Metabolomic Profiling and Identification Using LC/MS
A pilot collaborative metabolomics study was undertaken to determine whether metabolite biomarkers of infection and immunity in rice could be identified. Rice, a major food staple, is a model species in cereal genome research. Bacterial leaf blight of rice, caused by the Xanthomonas oryzae pv. oryzae bacteria, leads to crop losses of up to 50%.
Two rice lines, TP309 (susceptible, wild-type) and TP309-Xa21 (resistant, transgenic), and two bacterial strains, PXO99 (wild-type) and PXO99-raxST– (knock-out), were studied along with appropriate controls and biological replicates (Table).
A two-step LC/MS approach was employed. First, rapid profiling of samples was performed using an Agilent 1200 Series LC (www.agilent.com) and Agilent 6210 Time-of-Flight LC/MS. Agilent GeneSpring MS bioinformatics software was used to analyze the complex, multi-class data generated by the study. Second, subsequent targeted identification of differentially expressed metabolites was performed using an Agilent 6510 Quadrupole Time-of-Flight (Q-TOF) LC/MS. The Agilent METLIN Personal metabolite database was used to narrow the list of possible identities during the identification process.
Initial processing of the accurate-mass MS profiling data was done using Agilent MassHunter Software. The feature extraction and correlation algorithms in the MassHunter software located the groups of co-variant ions in each chromatogram.
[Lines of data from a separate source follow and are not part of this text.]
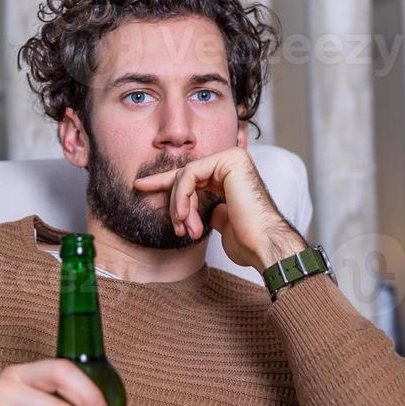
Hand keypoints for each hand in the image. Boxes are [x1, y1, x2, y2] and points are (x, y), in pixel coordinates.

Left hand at [132, 148, 307, 269]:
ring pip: (186, 175)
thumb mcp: (220, 221)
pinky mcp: (230, 161)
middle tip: (176, 228)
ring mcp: (233, 158)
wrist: (265, 246)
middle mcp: (233, 162)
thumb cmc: (247, 241)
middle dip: (174, 202)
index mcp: (231, 175)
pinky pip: (190, 175)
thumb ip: (208, 209)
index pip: (191, 175)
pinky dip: (182, 197)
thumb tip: (196, 211)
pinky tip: (183, 217)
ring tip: (185, 229)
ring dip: (179, 205)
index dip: (163, 182)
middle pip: (185, 175)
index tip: (140, 187)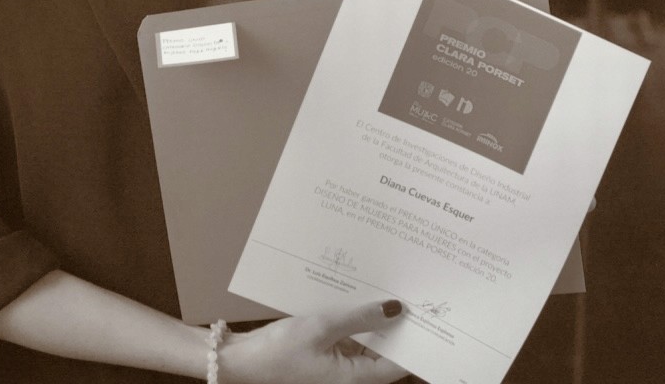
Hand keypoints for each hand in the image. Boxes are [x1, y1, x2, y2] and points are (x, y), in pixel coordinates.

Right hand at [217, 300, 408, 383]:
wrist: (240, 361)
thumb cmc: (279, 350)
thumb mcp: (322, 327)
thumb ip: (360, 317)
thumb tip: (396, 310)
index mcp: (355, 379)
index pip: (398, 363)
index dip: (413, 340)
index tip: (425, 314)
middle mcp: (350, 377)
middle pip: (384, 352)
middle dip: (393, 326)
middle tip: (406, 294)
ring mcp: (336, 367)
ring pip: (366, 343)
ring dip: (371, 321)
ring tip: (383, 289)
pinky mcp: (324, 356)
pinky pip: (347, 339)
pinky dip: (352, 321)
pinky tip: (354, 298)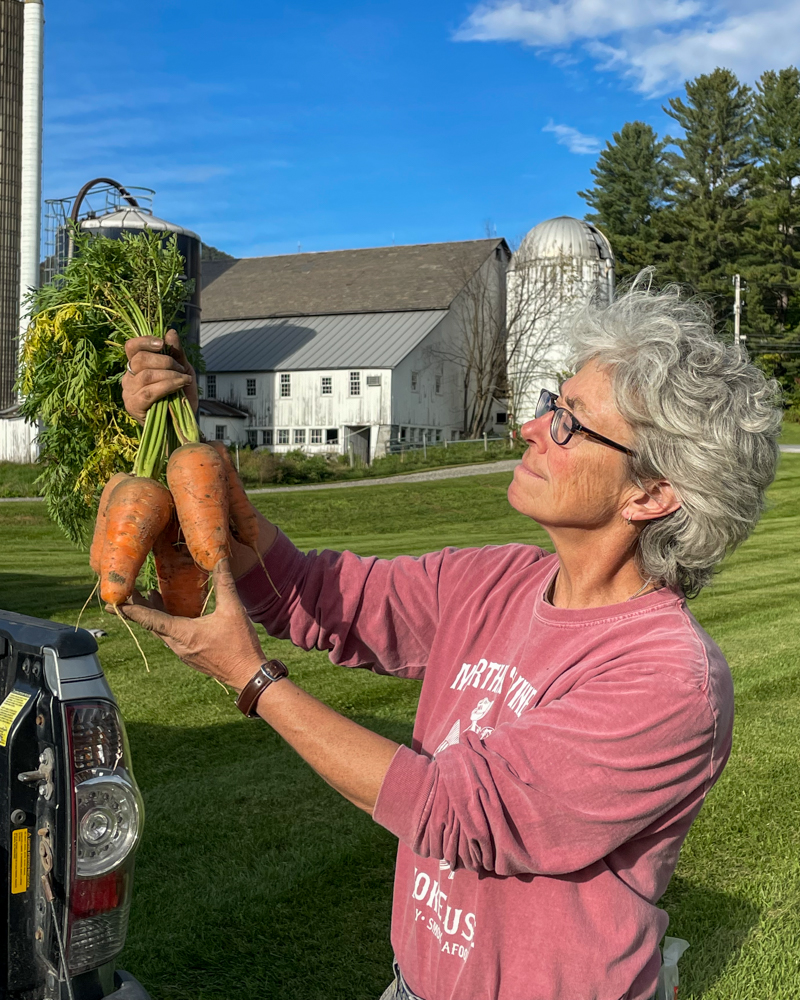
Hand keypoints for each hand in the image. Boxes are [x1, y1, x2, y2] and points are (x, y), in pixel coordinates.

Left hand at [114, 559, 265, 691]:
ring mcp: (182, 653)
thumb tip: (220, 558)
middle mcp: (177, 645)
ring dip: (153, 614)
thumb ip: (224, 583)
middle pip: (151, 625)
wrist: (248, 676)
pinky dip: (166, 623)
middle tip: (125, 593)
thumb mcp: (233, 610)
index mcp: (182, 634)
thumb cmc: (240, 644)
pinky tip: (174, 614)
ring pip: (161, 631)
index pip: (150, 619)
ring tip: (150, 595)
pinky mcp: (189, 657)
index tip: (114, 601)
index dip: (132, 609)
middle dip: (138, 608)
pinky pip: (171, 638)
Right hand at [122, 329, 197, 423]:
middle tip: (181, 370)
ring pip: (146, 375)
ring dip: (170, 375)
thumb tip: (170, 332)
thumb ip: (176, 352)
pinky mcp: (134, 407)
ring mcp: (129, 393)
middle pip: (140, 359)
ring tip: (184, 380)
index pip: (131, 347)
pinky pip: (149, 392)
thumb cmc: (181, 396)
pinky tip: (179, 386)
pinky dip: (167, 386)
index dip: (144, 341)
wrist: (185, 422)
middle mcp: (128, 378)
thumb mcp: (182, 370)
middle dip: (165, 361)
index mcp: (136, 367)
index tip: (162, 343)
Each of these groups represented a unique compound and not just chromatographic peaks, which could have concealed multiple components.
The retention time/mass pairs generated by the MassHunter Workstation software were then exported for subsequent analysis in GeneSpring MS software (figure 2).
GeneSpring MS differs from other commercially available biomarker software packages in that it has an array of useful statistical analysis and visualization tools—including 1-way and 2-way ANOVA (analysis of variance), principal component analysis (PCA), and class prediction algorithms—all of which enable the discovery of biomarkers that can detect disease or drug toxicity. Unlike the typical pair-wise comparisons, in this example, seven experimental states were studied simultaneously.
PCA is a commonly used analysis tool for differential expression analysis. When PCA was performed on the rice data using GeneSpring MS with no prefiltering of data, separation of the TP309 and TP309-Xa21 rice lines was observed (Figure 3a). However, separation of the different classes of treatments containing information regarding immunity and defense was not observed. By first prefiltering the data (a metabolite must be present in all six biological replicates) and then performing 1-way ANOVA prior to PCA, the differences between the two rice lines became much clearer, and it also made it easier to distinguish infection status, regardless of rice line (Figure 3b).